Under Heaven feels so much like a traditional Guy Gavriel Kay novel, through and through. The contrasting dangers of journeying through civilization and the wilderness. The honoured, hyper-perceptive outsider who is forced into navigating the politics of the nobility. The catastrophic, civilization-rending event that slowly develops from the margins of the story, emerging to take centre stage in the last third. The long-separated loves and simmering rivalries that end in missed connections, without ever being addressed head-on. Good men being forced into bad decisions by prideful, incompetent superiors and relatives. The power of beautiful, hyper-intelligent women behind the throne.
That said, even if it was more of the same, I had fun. It’s been a while since I’ve had a Kay novel that I really sank into. I didn’t enjoy The Last Light of the Sun nearly as much as the Sarantium books, or The Lions of Al-Rassan, and I haven’t read Ysabel yet. I also liked the poetry more than I thought I would – there was something amusing about a society that values poetry to the extent that it institutionalizes it – makes writing it a requirement of its civil service. I couldn’t help but think of my brother having to write verse.
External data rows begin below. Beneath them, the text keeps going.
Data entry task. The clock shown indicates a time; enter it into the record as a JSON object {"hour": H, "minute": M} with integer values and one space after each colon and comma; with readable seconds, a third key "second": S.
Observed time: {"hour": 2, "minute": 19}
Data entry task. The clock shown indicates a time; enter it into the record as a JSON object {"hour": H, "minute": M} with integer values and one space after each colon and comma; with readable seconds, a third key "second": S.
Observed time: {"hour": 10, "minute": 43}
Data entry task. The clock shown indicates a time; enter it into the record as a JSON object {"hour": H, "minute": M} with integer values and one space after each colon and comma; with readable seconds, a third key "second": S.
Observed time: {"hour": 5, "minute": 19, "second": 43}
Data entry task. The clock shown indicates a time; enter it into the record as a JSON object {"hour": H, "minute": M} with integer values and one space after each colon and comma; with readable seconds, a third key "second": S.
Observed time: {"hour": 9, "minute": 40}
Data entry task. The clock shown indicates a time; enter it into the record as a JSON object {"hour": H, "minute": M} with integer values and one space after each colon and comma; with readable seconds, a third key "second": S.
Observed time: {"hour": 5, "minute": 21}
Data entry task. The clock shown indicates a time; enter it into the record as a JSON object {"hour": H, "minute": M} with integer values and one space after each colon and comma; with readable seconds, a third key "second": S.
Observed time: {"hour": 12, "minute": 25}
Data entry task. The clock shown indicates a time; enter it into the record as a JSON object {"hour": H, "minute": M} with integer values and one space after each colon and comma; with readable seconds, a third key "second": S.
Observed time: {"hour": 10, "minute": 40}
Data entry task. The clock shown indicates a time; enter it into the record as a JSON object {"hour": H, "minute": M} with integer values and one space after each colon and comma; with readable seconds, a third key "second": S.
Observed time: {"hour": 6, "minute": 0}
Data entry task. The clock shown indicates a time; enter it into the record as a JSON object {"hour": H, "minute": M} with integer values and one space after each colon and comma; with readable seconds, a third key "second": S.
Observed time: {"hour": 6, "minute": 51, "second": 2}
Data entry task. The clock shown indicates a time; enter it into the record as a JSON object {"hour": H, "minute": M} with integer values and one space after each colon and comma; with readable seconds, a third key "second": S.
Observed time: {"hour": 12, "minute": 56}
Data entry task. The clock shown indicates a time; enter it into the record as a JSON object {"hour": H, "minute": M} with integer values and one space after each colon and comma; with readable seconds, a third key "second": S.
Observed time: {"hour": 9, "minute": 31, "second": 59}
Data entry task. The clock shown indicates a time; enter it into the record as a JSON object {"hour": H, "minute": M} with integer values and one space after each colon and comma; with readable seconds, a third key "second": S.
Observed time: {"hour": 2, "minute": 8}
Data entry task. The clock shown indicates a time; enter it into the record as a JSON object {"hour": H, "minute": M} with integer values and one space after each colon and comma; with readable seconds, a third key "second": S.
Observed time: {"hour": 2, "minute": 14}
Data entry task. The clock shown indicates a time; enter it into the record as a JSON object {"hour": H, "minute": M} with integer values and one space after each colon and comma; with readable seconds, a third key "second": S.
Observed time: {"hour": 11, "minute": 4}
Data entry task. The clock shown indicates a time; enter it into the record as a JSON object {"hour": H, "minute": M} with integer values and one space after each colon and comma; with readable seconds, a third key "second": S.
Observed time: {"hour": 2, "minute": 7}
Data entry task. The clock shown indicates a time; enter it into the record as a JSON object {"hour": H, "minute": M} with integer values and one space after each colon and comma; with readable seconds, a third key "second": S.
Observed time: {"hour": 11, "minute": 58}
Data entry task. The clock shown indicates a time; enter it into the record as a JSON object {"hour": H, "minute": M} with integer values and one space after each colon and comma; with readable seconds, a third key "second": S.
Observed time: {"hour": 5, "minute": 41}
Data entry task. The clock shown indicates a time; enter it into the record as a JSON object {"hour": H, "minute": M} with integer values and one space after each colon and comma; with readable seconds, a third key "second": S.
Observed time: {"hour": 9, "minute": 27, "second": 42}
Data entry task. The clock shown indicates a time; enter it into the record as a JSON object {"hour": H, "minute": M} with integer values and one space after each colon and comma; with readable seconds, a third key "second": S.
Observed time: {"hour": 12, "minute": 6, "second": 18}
I also thought the thematic interplay between Taoism and Confucianism was well done. It wasn’t exactly subtle, but it was done well, and it grounded and illuminated the abstract problem our hero was dealing with.
I’m 200 pages into The Wise Man’s Fear. I loved the early parts of The Name of the Wind, but once I finally realized that most of the book (and the next two) were going to be devoted to the flashback, I cooled slightly. I understand the important grounding that the Tarbean and University sections provided, but it ended up seeming slow and monotonous. I was really hoping that the momentum that The Name of the Wind gathered towards the end, with the road-trip, and then Kvothe finally getting out from under his money problems, would be maintained in The Wise Man’s Fear, but I was disappointed to find, right from the start, that Kvothe is still at the University, and in debt yet again, and still feuding with Ambrose, still playing his music in taverns and struggling to meet with Denna. These 200 pages have been entertaining to read, but at the same time, they very distinctly feel like a retread of old ground. Hopefully things will pick up again soon.